Records for processing.
******

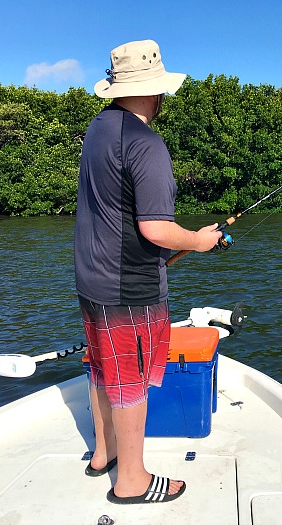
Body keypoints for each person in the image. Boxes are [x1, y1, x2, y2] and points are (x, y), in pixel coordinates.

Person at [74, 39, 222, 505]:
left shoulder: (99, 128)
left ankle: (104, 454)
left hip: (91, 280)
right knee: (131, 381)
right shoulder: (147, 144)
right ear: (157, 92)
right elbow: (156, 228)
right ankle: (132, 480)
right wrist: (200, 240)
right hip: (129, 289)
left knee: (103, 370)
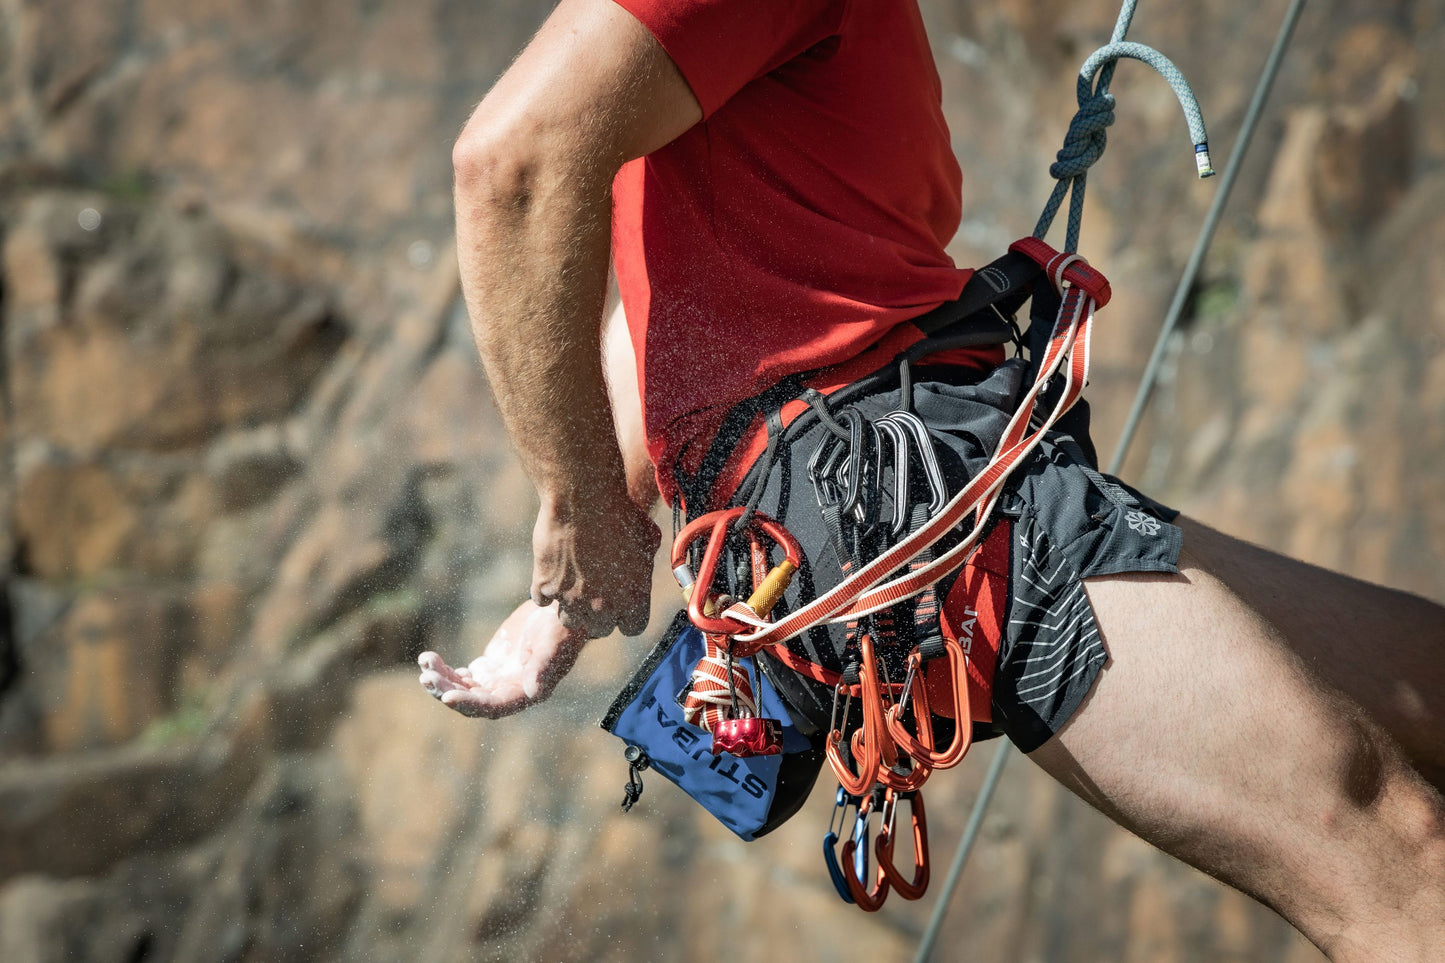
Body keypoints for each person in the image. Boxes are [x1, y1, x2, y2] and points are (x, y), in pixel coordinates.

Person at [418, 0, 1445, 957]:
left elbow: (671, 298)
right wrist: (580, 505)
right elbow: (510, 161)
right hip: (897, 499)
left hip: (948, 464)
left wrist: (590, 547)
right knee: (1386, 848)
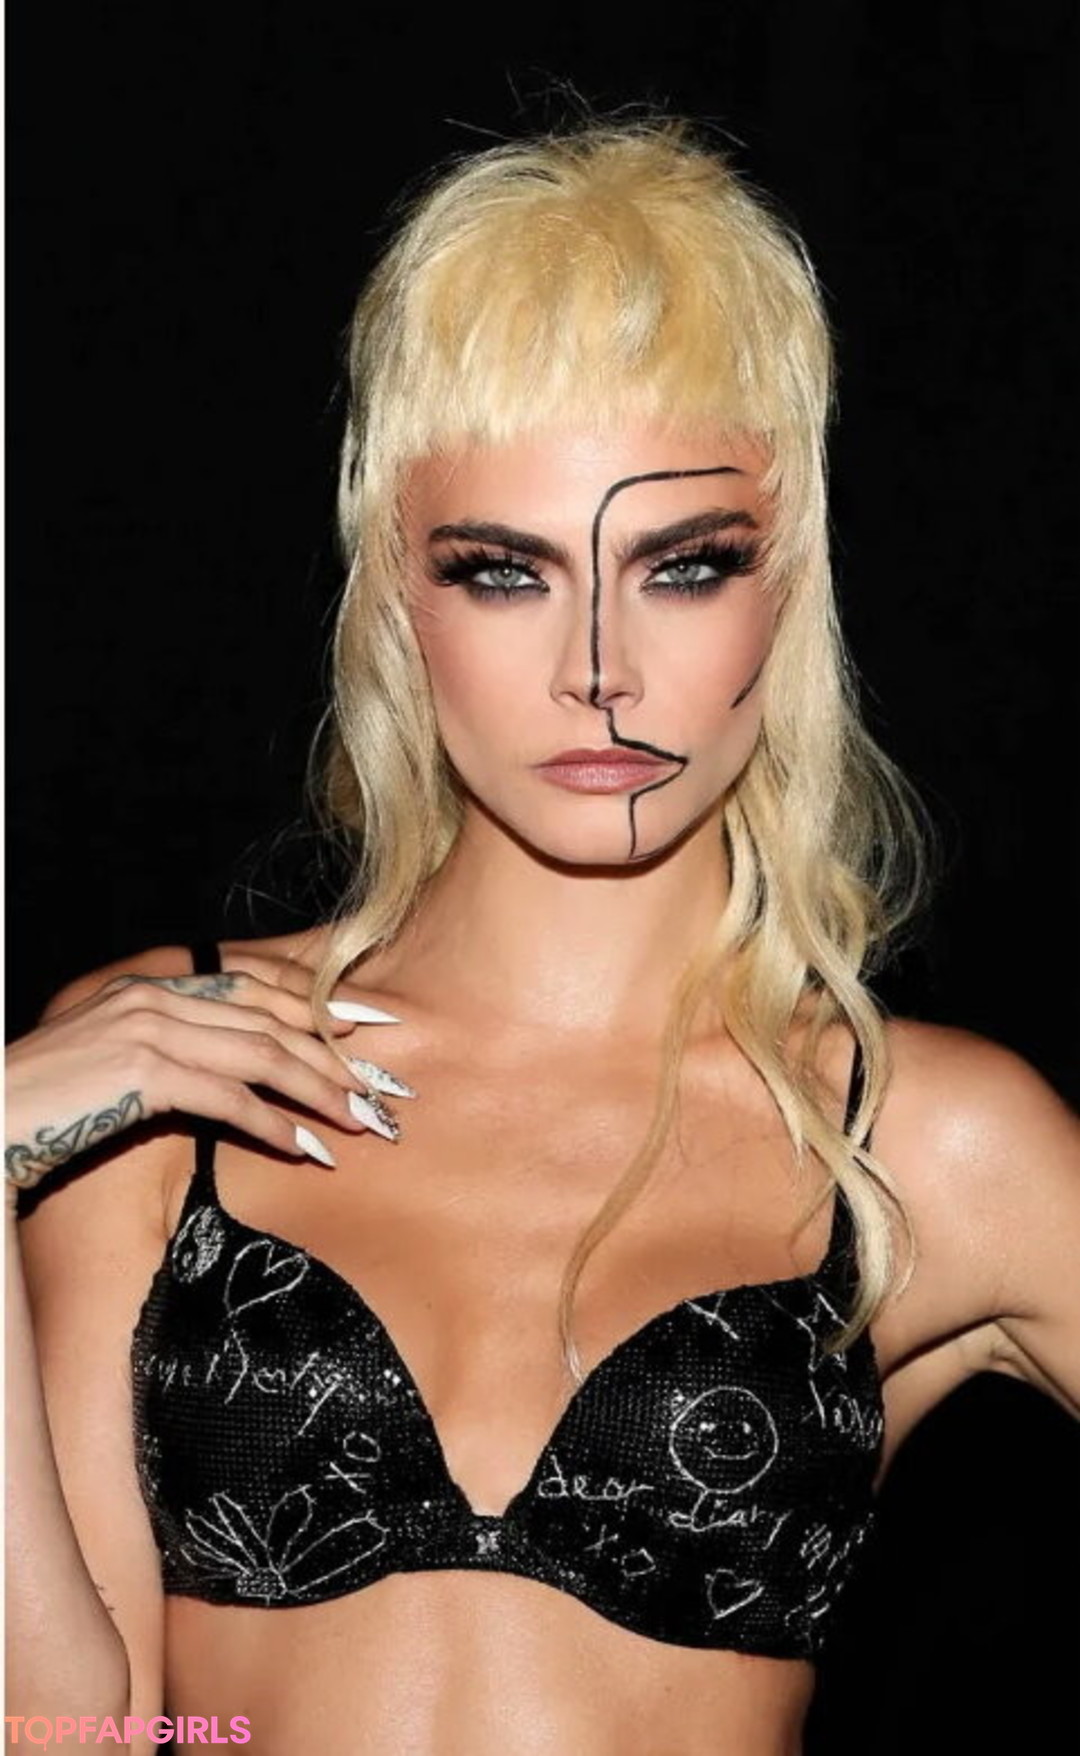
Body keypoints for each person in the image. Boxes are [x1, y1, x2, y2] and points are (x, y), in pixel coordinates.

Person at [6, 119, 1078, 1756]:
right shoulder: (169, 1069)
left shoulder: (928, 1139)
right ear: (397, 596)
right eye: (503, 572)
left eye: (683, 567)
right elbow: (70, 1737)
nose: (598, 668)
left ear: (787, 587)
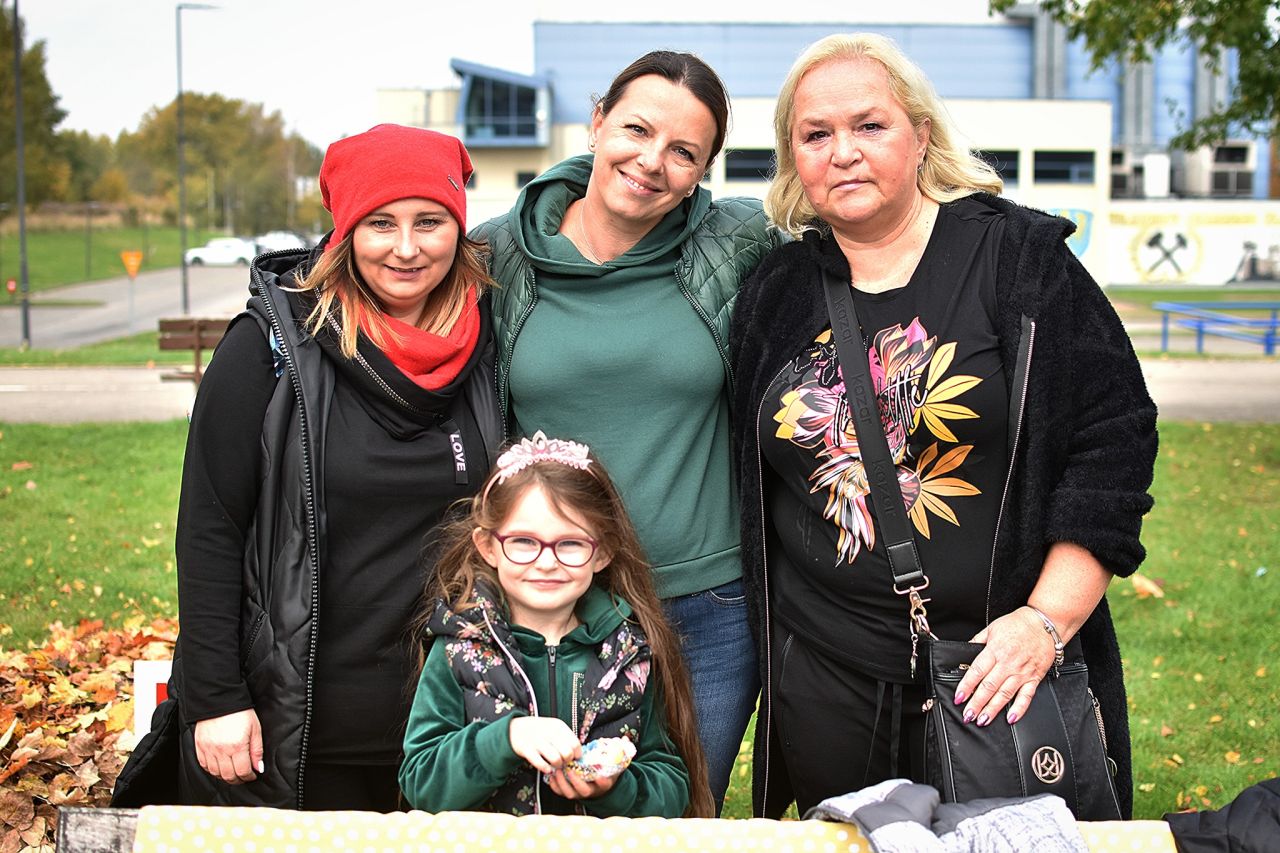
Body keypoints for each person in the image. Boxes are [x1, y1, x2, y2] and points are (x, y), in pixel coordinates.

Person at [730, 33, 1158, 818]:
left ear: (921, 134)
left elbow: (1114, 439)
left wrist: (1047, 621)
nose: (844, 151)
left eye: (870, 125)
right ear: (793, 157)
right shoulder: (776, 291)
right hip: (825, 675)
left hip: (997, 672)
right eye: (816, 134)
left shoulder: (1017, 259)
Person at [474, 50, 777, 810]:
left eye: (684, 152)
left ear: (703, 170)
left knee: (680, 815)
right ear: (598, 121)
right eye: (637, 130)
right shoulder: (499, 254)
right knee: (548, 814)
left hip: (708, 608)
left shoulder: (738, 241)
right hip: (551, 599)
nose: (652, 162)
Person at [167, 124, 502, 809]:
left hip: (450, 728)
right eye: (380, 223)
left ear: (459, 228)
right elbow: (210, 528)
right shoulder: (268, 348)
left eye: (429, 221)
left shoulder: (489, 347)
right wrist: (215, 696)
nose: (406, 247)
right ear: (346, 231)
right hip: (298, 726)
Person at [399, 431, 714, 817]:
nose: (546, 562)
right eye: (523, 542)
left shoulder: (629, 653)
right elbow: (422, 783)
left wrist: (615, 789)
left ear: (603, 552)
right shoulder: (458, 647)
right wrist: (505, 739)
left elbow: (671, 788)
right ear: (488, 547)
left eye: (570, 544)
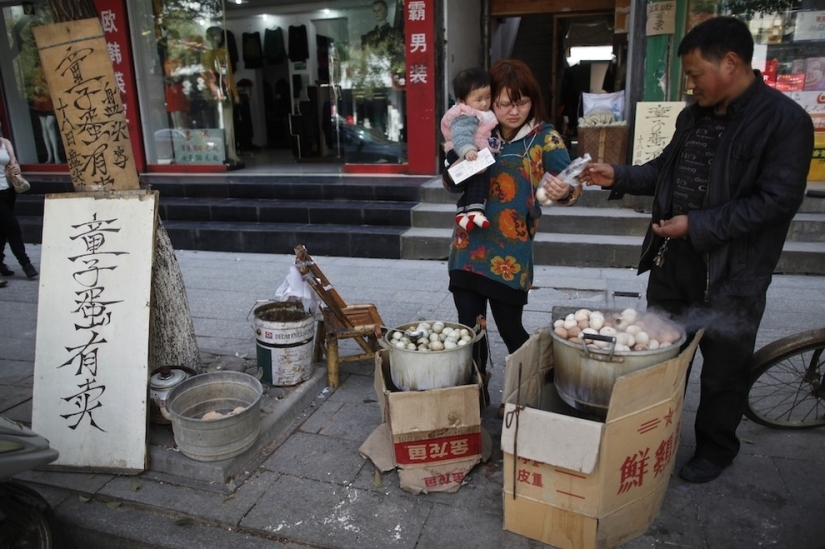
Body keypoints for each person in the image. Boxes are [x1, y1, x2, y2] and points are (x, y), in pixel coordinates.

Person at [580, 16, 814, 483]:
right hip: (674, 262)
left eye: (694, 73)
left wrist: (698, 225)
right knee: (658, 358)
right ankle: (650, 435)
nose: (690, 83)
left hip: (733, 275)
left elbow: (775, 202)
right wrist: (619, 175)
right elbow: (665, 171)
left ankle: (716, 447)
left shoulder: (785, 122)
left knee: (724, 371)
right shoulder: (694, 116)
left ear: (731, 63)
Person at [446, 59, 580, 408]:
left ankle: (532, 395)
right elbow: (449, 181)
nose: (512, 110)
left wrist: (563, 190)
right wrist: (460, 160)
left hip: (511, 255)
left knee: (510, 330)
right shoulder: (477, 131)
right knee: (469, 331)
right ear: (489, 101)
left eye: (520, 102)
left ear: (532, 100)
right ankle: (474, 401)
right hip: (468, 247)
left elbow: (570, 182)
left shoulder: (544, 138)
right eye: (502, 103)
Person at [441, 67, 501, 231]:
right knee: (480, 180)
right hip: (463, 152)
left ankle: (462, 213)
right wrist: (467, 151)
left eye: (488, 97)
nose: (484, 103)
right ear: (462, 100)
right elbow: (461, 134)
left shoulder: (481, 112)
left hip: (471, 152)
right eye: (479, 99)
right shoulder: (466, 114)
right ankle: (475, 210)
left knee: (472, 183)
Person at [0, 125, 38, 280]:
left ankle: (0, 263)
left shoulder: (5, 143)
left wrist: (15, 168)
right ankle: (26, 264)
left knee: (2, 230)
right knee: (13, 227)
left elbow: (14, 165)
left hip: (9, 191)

******

Task requirements. In the answer, include exactly the lines from the line containing "left knee: (510, 330)" through the end of the data, and nothing else.

Answer below.
left knee: (510, 330)
right shoulder: (477, 131)
right knee: (469, 331)
right ear: (489, 101)
left eye: (520, 102)
left ear: (532, 100)
right ankle: (474, 401)
right hip: (468, 247)
left elbow: (570, 182)
left shoulder: (544, 138)
right eye: (502, 103)
Person at [441, 67, 501, 231]:
right knee: (480, 180)
right hip: (463, 152)
left ankle: (462, 213)
right wrist: (467, 151)
left eye: (488, 97)
nose: (484, 103)
right ear: (462, 100)
right elbow: (461, 134)
left shoulder: (481, 112)
left hip: (471, 152)
right eye: (479, 99)
right shoulder: (466, 114)
right ankle: (475, 210)
left knee: (472, 183)
Person at [0, 125, 38, 280]:
left ankle: (0, 263)
left shoulder: (5, 143)
left wrist: (15, 168)
right ankle: (26, 264)
left knee: (2, 230)
right knee: (13, 227)
left elbow: (14, 165)
left hip: (9, 191)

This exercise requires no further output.